Images are to be excluded, and the rest of the data repeated exactly.

[Collected data]
#####

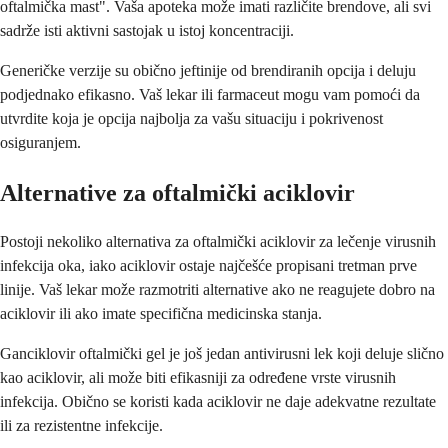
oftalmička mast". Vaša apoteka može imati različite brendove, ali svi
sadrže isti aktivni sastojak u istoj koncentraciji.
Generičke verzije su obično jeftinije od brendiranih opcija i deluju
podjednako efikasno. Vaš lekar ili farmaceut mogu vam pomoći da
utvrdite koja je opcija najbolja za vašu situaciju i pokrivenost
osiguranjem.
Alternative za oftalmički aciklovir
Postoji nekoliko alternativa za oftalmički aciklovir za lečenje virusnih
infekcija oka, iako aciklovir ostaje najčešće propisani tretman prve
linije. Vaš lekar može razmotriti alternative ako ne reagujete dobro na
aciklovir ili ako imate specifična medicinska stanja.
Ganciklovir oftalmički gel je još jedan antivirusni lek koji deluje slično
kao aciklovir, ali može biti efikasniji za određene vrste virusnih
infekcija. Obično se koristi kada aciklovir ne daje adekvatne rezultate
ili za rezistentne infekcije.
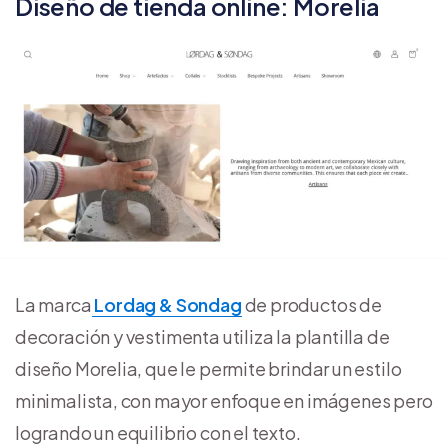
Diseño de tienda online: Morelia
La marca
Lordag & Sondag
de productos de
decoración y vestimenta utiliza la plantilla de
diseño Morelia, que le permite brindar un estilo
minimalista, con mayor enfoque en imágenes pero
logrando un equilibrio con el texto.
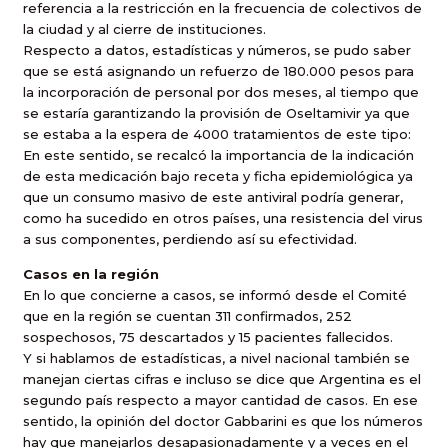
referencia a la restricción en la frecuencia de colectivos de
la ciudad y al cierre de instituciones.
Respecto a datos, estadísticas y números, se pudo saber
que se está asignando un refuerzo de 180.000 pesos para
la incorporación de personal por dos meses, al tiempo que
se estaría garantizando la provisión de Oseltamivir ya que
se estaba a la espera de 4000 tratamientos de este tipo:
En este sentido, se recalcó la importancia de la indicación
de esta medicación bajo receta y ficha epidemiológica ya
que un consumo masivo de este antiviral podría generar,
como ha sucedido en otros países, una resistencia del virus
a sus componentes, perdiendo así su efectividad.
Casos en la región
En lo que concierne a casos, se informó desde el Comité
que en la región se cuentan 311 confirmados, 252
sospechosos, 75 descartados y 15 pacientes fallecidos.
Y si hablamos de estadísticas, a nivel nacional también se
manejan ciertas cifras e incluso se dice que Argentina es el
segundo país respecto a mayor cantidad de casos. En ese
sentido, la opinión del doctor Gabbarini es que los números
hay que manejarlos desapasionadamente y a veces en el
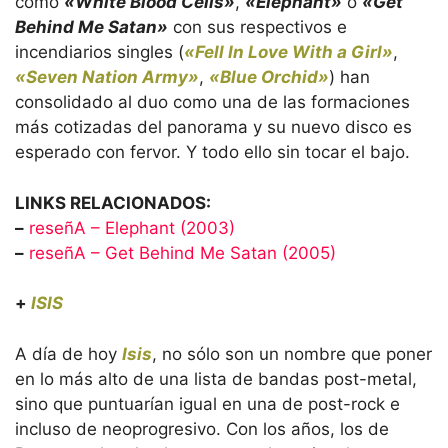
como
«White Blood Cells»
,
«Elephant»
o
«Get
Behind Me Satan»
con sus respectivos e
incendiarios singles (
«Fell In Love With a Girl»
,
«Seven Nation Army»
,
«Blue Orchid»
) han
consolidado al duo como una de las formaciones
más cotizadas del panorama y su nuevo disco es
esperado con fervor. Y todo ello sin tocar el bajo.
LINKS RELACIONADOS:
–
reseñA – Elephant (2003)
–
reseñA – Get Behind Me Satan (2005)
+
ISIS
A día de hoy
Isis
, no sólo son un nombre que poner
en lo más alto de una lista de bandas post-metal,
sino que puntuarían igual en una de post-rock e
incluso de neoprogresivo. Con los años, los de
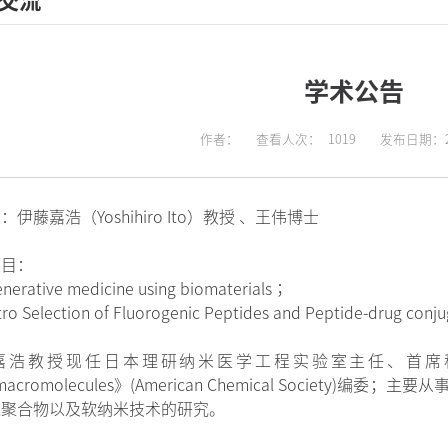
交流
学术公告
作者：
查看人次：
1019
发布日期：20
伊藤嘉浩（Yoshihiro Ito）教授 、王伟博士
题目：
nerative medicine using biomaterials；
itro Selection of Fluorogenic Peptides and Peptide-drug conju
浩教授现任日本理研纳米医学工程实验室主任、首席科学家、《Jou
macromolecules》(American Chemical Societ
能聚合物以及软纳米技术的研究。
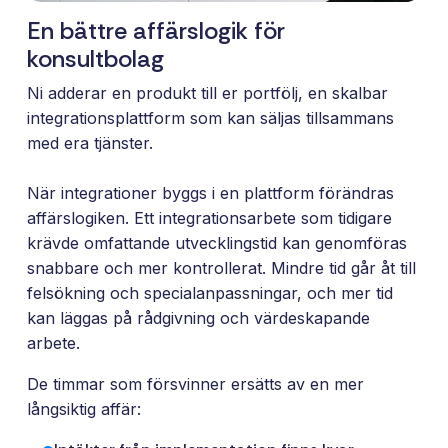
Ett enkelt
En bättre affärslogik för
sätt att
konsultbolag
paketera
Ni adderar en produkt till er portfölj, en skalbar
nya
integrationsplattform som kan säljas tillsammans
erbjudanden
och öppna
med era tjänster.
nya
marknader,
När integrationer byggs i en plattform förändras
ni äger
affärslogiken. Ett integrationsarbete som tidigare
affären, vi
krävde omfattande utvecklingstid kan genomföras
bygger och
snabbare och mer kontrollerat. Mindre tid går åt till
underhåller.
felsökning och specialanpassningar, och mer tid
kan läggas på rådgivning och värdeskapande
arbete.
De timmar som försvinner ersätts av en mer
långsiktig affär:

#####

**Answer to this problem:**
oftalmička mast". Vaša apoteka može imati različite brendove, ali svi
sadrže isti aktivni sastojak u istoj koncentraciji.
Generičke verzije su obično jeftinije od brendiranih opcija i deluju
podjednako efikasno. Vaš lekar ili farmaceut mogu vam pomoći da
utvrdite koja je opcija najbolja za vašu situaciju i pokrivenost
osiguranjem.
Alternative za oftalmički aciklovir
Postoji nekoliko alternativa za oftalmički aciklovir za lečenje virusnih
infekcija oka, iako aciklovir ostaje najčešće propisani tretman prve
linije. Vaš lekar može razmotriti alternative ako ne reagujete dobro na
aciklovir ili ako imate specifična medicinska stanja.
Ganciklovir oftalmički gel je još jedan antivirusni lek koji deluje slično
kao aciklovir, ali može biti efikasniji za određene vrste virusnih
infekcija. Obično se koristi kada aciklovir ne daje adekvatne rezultate
ili za rezistentne infekcije.
Diseño de tienda online: Morelia
La marca
Lordag & Sondag
de productos de
decoración y vestimenta utiliza la plantilla de
diseño Morelia, que le permite brindar un estilo
minimalista, con mayor enfoque en imágenes pero
logrando un equilibrio con el texto.
referencia a la restricción en la frecuencia de colectivos de
la ciudad y al cierre de instituciones.
Respecto a datos, estadísticas y números, se pudo saber
que se está asignando un refuerzo de 180.000 pesos para
la incorporación de personal por dos meses, al tiempo que
se estaría garantizando la provisión de Oseltamivir ya que
se estaba a la espera de 4000 tratamientos de este tipo:
En este sentido, se recalcó la importancia de la indicación
de esta medicación bajo receta y ficha epidemiológica ya
que un consumo masivo de este antiviral podría generar,
como ha sucedido en otros países, una resistencia del virus
a sus componentes, perdiendo así su efectividad.
Casos en la región
En lo que concierne a casos, se informó desde el Comité
que en la región se cuentan 311 confirmados, 252
sospechosos, 75 descartados y 15 pacientes fallecidos.
Y si hablamos de estadísticas, a nivel nacional también se
manejan ciertas cifras e incluso se dice que Argentina es el
segundo país respecto a mayor cantidad de casos. En ese
sentido, la opinión del doctor Gabbarini es que los números
hay que manejarlos desapasionadamente y a veces en el
como
«White Blood Cells»
,
«Elephant»
o
«Get
Behind Me Satan»
con sus respectivos e
incendiarios singles (
«Fell In Love With a Girl»
,
«Seven Nation Army»
,
«Blue Orchid»
) han
consolidado al duo como una de las formaciones
más cotizadas del panorama y su nuevo disco es
esperado con fervor. Y todo ello sin tocar el bajo.
LINKS RELACIONADOS:
–
reseñA – Elephant (2003)
–
reseñA – Get Behind Me Satan (2005)
+
ISIS
A día de hoy
Isis
, no sólo son un nombre que poner
en lo más alto de una lista de bandas post-metal,
sino que puntuarían igual en una de post-rock e
incluso de neoprogresivo. Con los años, los de
交流
学术公告
作者：
查看人次：
1019
发布日期：20
伊藤嘉浩（Yoshihiro Ito）教授 、王伟博士
题目：
nerative medicine using biomaterials；
itro Selection of Fluorogenic Peptides and Peptide-drug conju
浩教授现任日本理研纳米医学工程实验室主任、首席科学家、《Jou
macromolecules》(American Chemical Societ
能聚合物以及软纳米技术的研究。
Ett enkelt
En bättre affärslogik för
sätt att
konsultbolag
paketera
Ni adderar en produkt till er portfölj, en skalbar
nya
integrationsplattform som kan säljas tillsammans
erbjudanden
och öppna
med era tjänster.
nya
marknader,
När integrationer byggs i en plattform förändras
ni äger
affärslogiken. Ett integrationsarbete som tidigare
affären, vi
krävde omfattande utvecklingstid kan genomföras
bygger och
snabbare och mer kontrollerat. Mindre tid går åt till
underhåller.
felsökning och specialanpassningar, och mer tid
kan läggas på rådgivning och värdeskapande
arbete.
De timmar som försvinner ersätts av en mer
långsiktig affär:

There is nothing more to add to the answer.